Artifact needs to be evaluated and the leads replaced so I would know if the patient is having dysrthmias. I'm assuming that if they are being monitored the potential for problems exists.

Artifact needs to be evaluated and the leads replaced so I would know if the patient is having dysrthmias. I'm assuming that if they are being monitored the potential for problems exists.

Which is why you knock. Then enter. Artifact is pretty obvious most of the time. Tele can be used as precaution. It doesn't mean *at death's door*. Hell, I wore a tele monitor and I was just freaking fine (and got it on one or few times on Dr's orders lol) b/c I was found to have idiosyncratic arrhythmia. V tach, v fib look nothing like a slipped lead.

But if it makes you sleep better at night believing you have the right of way as a nurse to completely eschew all etiquette by barging in whenever your heart desires...

...I'd hold off on judging others on their manners. Something about glass houses.

Specializes in burn ICU, SICU, ER, Trauma Rapid Response.
Maybe inappropriate, but calling them "sick people" is way overreacting and extremely judgmental.

If they wern't sick people why would they be in a hospital?

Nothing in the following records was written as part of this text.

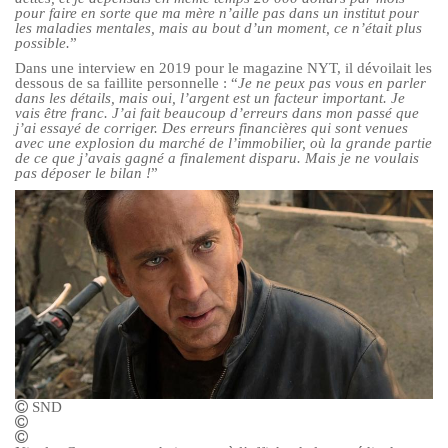
pour faire en sorte que ma mère n’aille pas dans un institut pour
les maladies mentales, mais au bout d’un moment, ce n’était plus
possible.
”
Dans une interview en 2019 pour le magazine NYT, il dévoilait les
dessous de sa faillite personnelle : “
Je ne peux pas vous en parler
dans les détails, mais oui, l’argent est un facteur important. Je
vais être franc. J’ai fait beaucoup d’erreurs dans mon passé que
j’ai essayé de corriger. Des erreurs financières qui sont venues
avec une explosion du marché de l’immobilier, où la grande partie
de ce que j’avais gagné a finalement disparu. Mais je ne voulais
pas déposer le bilan !
”
SND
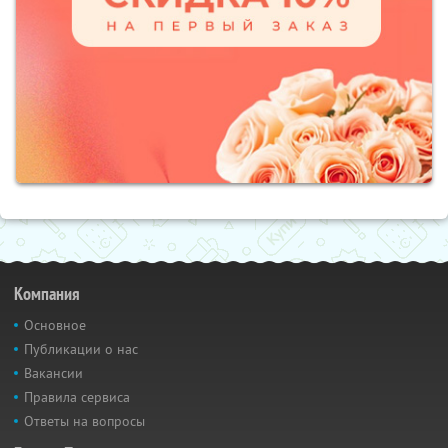
Компания
Основное
Публикации о нас
Вакансии
Правила сервиса
Ответы на вопросы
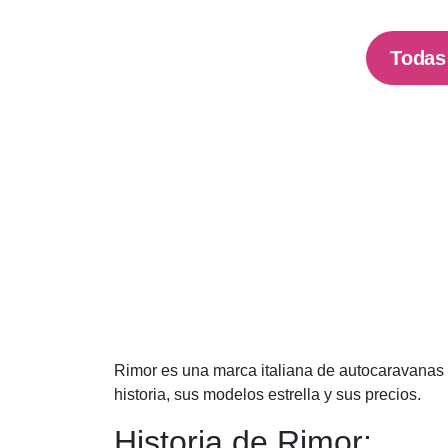
Todas 
Rimor es una marca italiana de autocaravanas r
historia, sus modelos estrella y sus precios.
Historia de Rimor:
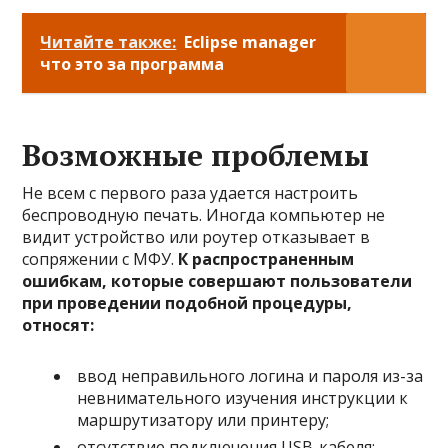
Читайте также:
Eclipse manager
что это за программа
Возможные проблемы
Не всем с первого раза удается настроить
беспроводную печать. Иногда компьютер не
видит устройство или роутер отказывает в
сопряжении с МФУ.
К распространенным
ошибкам, которые совершают пользователи
при проведении подобной процедуры,
относят:
ввод неправильного логина и пароля из-за
невнимательного изучения инструкции к
маршрутизатору или принтеру;
отсутствие подключения USB-кабеля;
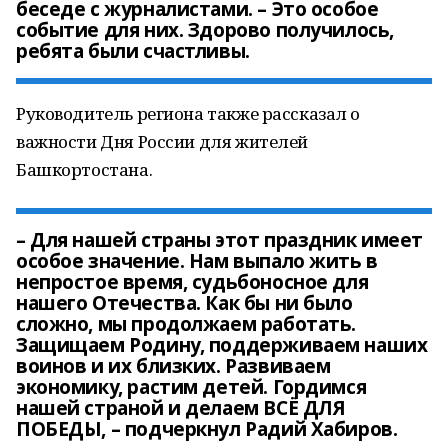
беседе с журналистами. – Это особое
событие для них. Здорово получилось,
ребята были счастливы.
Руководитель региона также рассказал о
важности Дня России для жителей
Башкортостана.
– Для нашей страны этот праздник имеет
особое значение. Нам выпало жить в
непростое время, судьбоносное для
нашего Отечества. Как бы ни было
сложно, мы продолжаем работать.
Защищаем Родину, поддерживаем наших
воинов и их близких. Развиваем
экономику, растим детей. Гордимся
нашей страной и делаем ВСЁ ДЛЯ
ПОБЕДЫ, – подчеркнул Радий Хабиров.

Eventually the schedule is going to be like:"Oh,Visiting hours are from three to five, and ba-donk-adonk hours are from five-thirty to seven." And just be like, plastered on a sticker-board in the lobby of every ER and hospital wing.

Personally, If I was changing bed linens, I would want to know if something transpired on top of them. Just my $0.02.

Why? One should always wear gloves when changing bed linens-there could be any number of things on them you wouldn't want to get on your hands or clothes, so this shouldn't be any different.

Yes, apparently so. Perhaps they would have no problem with residents getting it on right on the nurse's station countertop.

The OP specifically references that it was a PRIVATE room. Why all this talk about doing it at the nurse's station?

Specializes in CEN, CFRN, PHRN, RCIS, EMT-P.
The OP specifically references that it was a PRIVATE room. Why all this talk about doing it at the nurse's station?